EXERCISE TEXT:
Start of Block

The film takes a holistic view of the crisis. Scarcity of water, unbearable heat waves, chaos unleashed by rainfall (like most Indian metropolises, Delhi is ill-equipped to deal with the monsoon), burning of paddy stubble and the dumping of industrial and domestic effluents into the river that once was Delhi's lifeline add up to push the city to the brink every so often.

Invisible Demons goes beyond the obvious warning signals - the city passed that stage long, long back and chose to ignore the writing on the wall - articulates despair and dread. We hear Jain's own voice on the soundtrack painting a grim picture as well as the opinions of hapless common folk whose very existence is threatened as pollution worsens every year.

But much of the city's collective dismay is also conveyed through the reportage on a news channel - NDTV's Divya Wadhwa is a key character in the film, a carrier of intimations of clear and present danger - as the situation slips increasingly out of control year after year and the sprawling city hurtles down the path of self-destruction.

While driving home the repercussions of pollution caused by factories and the growing numbers of vehicles on arterial city roads, the film captures Delhi's unhappy annual brushes with the rains. Once Nature's means of regeneration, the monsoon brings more than its share of problems, including widespread waterlogging, traffic snarl-ups and disease. And less said the better about the deleterious consequences of growing incidence of heat waves.

Rahul Jain admits he was born in privilege in a home with air-conditioners and air purifiers. Shots of buildings pockmarked with hot air-spewing AC units identify one big cause of rising temperatures. The film's focus is firmly on the less fortunate, people who have no access to ACs and spend their lives working, and even living, in the open, breathing the toxic air all year round and confronting its peak summer heat as well as contending with conditions precipitated in the winter months.

A boatman on the Yamuna asserts that we it is we humans who have to do something about the situation because it is beyond the control of the Gods now. A young man on the city's outskirts - he obviously belongs to a farming family that has been driven off their land by construction projects -- reminds us we have a heavy price to pay for our continuing mistreatment of 'Mother Earth'.

End of Block

EXTRACTED RECORDS:
Start of Block

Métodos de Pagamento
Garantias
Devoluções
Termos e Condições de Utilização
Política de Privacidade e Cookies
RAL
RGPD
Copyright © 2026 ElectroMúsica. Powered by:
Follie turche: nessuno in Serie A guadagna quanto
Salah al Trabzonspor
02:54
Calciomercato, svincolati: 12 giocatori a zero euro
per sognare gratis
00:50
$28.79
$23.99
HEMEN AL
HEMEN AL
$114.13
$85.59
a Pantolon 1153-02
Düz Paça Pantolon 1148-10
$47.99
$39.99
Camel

End of Block
Start of Block

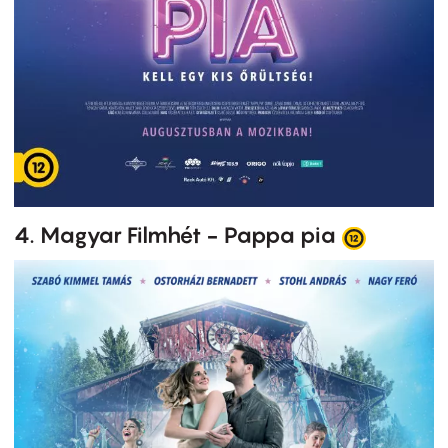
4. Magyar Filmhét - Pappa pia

End of Block
Start of Block

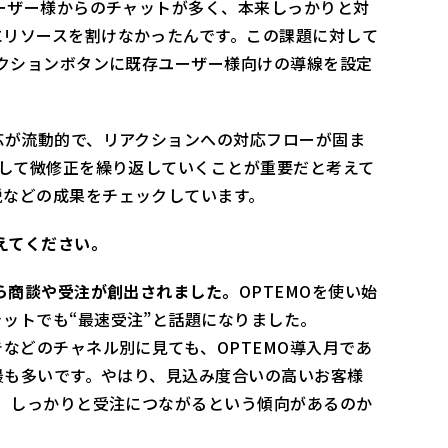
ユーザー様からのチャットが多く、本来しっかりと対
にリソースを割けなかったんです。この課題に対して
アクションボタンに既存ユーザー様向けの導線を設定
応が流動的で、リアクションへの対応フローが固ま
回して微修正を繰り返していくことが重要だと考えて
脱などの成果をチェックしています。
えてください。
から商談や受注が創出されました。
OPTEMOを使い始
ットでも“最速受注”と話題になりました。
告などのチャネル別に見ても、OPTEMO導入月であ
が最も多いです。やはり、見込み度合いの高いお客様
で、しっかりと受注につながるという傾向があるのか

End of Block

WHAT YOU NEED TO DO: Extend the review of the Delhi pollution documentary Invisible Demons with new paragraphs that follow on from its last sentence, about the young man and 'Mother Earth'.

FINAL ANSWER:
The invisible demons that float in the air take a toll and Jain's cinematic rendition of that phenomenon rings the alarm bells while recording exactly what has brought us all here. The Demon that Delhi destroys with pomp every Dussehra worsens the air quality - the film has an entire passage devoted to a Ravan effigy going up in flames and the resulting fumes billowing into the night sky. If there still are climate change deniers out there, Invisible Demons is recommended viewing for them. If this film does not disavow them of their notions, nothing ever will.

Invisible Demons isn't a documentary that is designed to peddle information. Yes, the film does cite some statistics along the way. But it is crafted as a visually engaging cinematic tableau that packs into its limited runtime a portrait of a nightmare without end.

The film opens with a man spraying chemicals into the air ostensibly to eliminate mosquitoes. The act of fumigation recurs later in the film. The filmmaker underscores the dangers inherent in the exercise - to rid ourselves of one menace, we expose ourselves and all life around us to a cocktail of toxic chemicals.

Early in Invisible Demons, a bull - a beast of burden - heaves its load down a busy street, breathing heavily and with difficulty - a telling metaphor for an entire city and its people. Bovines appear in the film several times thereafter - in one scene, we see a herd of cows on a garbage dump, a couple of the four-legged creatures feeding on polythene bags.

That feels like a freeze-frame that lays bare the sorry state of a city groaning under its own weight, a cumulation of all the upshots of unplanned growth. Clogged streets represent only one. There is much worse: the rampancy of respiratory diseases for instance.

Invisible Demons, which presents a comprehensive and yet precise picture, pulls no punches and hits home with great force.